A conventional rough paper-adaptable thermal transfer recording medium uses the so-called bridgingly transferable heat-meltable ink layer which is transferred as bridging over depressed portions of a rough paper while adhering to only protruded portions thereof. In order to impart such bridging transferability to an ink layer, a heat-meltable material having a high melt viscosity such as a high melt viscosity resin, for example, ethylene-vinyl acetate copolymer, is used as a main component of the vehicle thereof.
However, such an ink layer having a high melt viscosity is poor in fixing property and, hence, involves drawbacks such as falling-off of print images obtained therefrom due to abrasion or the like. In order to improve the fixing property of such an ink layer, a large amount of energy must be applied during thermal transfer.
A heat-meltable material having a high melt viscosity shows a small viscosity change over the temperature range of temperatures in the vicinity of ordinary temperature to transferring temperature due to the characteristics of the material.

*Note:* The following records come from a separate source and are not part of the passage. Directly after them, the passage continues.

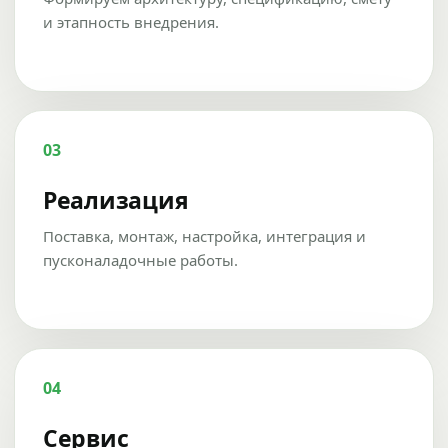
и этапность внедрения.
03
Реализация
Поставка, монтаж, настройка, интеграция и
пусконаладочные работы.
04
Сервис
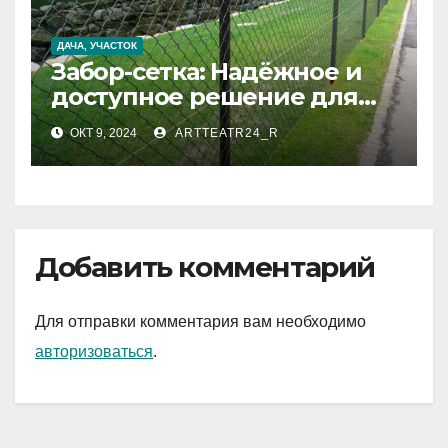
ДАЧА, УЧАСТОК
Забор-сетка: Надёжное и
доступное решение для
вашего участка
ОКТ 9, 2024
ARTTEATR24_R
Добавить комментарий
Для отправки комментария вам необходимо
авторизоваться
.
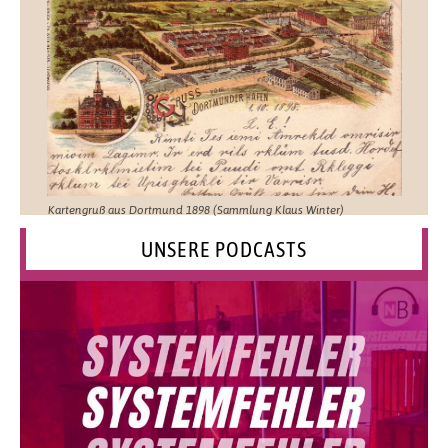
Kartengruß aus Dortmund 1898 (Sammlung Klaus Winter)
UNSERE PODCASTS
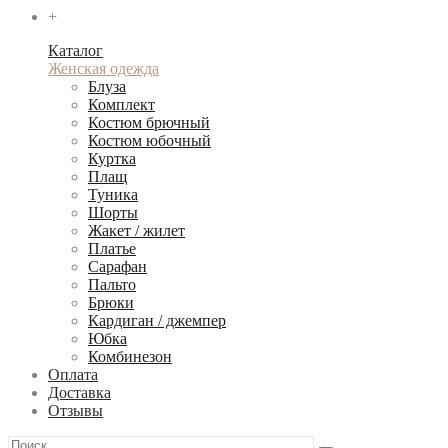
+
Каталог
Женская одежда
Блуза
Комплект
Костюм брючный
Костюм юбочный
Куртка
Плащ
Туника
Шорты
Жакет / жилет
Платье
Сарафан
Пальто
Брюки
Кардиган / джемпер
Юбка
Комбинезон
Оплата
Доставка
Отзывы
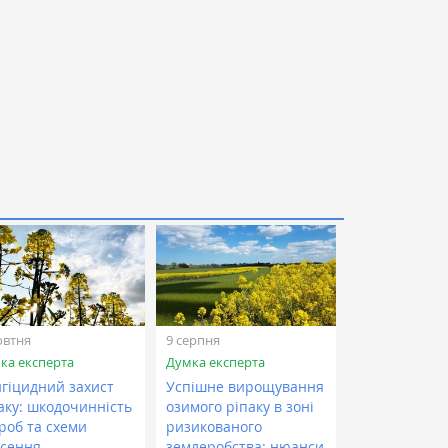
овтня
9 серпня
ка експерта
Думка експерта
гіцидний захист
Успішне вирощування
аку: шкодочинність
озимого ріпаку в зоні
роб та схеми
ризикованого
сення
землеробства: нюанси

FIG. 1 is a graph schematically showing relationships between temperature and melt viscosity with respect to various heat-meltable materials. Curve B shows a viscosity curve of an ethylene-vinyl acetate copolymer having a high melt viscosity.
As described above, a heat-meltable material having a high melt viscosity shows a small viscosity change and, hence, when it is attempted to lower the viscosity of the material at a temperature for transferring in order to improve fixing property of print images, the material shows a low viscosity even at temperatures in the vicinity of ordinary temperature, as shown in Curve C of FIG. 1.
Accordingly, when an ink layer is adapted to be transferred with a small amount of energy, the ink layer exhibits poor bridging transferability and also has a decreased softening point, resulting in the following drawback. When printing is performed continuously, heat is accumulated in a thermal head to heat the overall head. Since the softening point of the ink layer is low, portions of the ink layer which correspond to non-activated heat generating dots are also softened, resulting in scumming of a receptor paper.
In view of the foregoing, an object of the present invention is to provide a thermal transfer recording medium which exhibits good bridging transferability and fixing property and has a high softening temperature, thereby forming clear print images even on a rough paper with a small amount of energy and causing no scumming of a receptor paper even in continuous printing.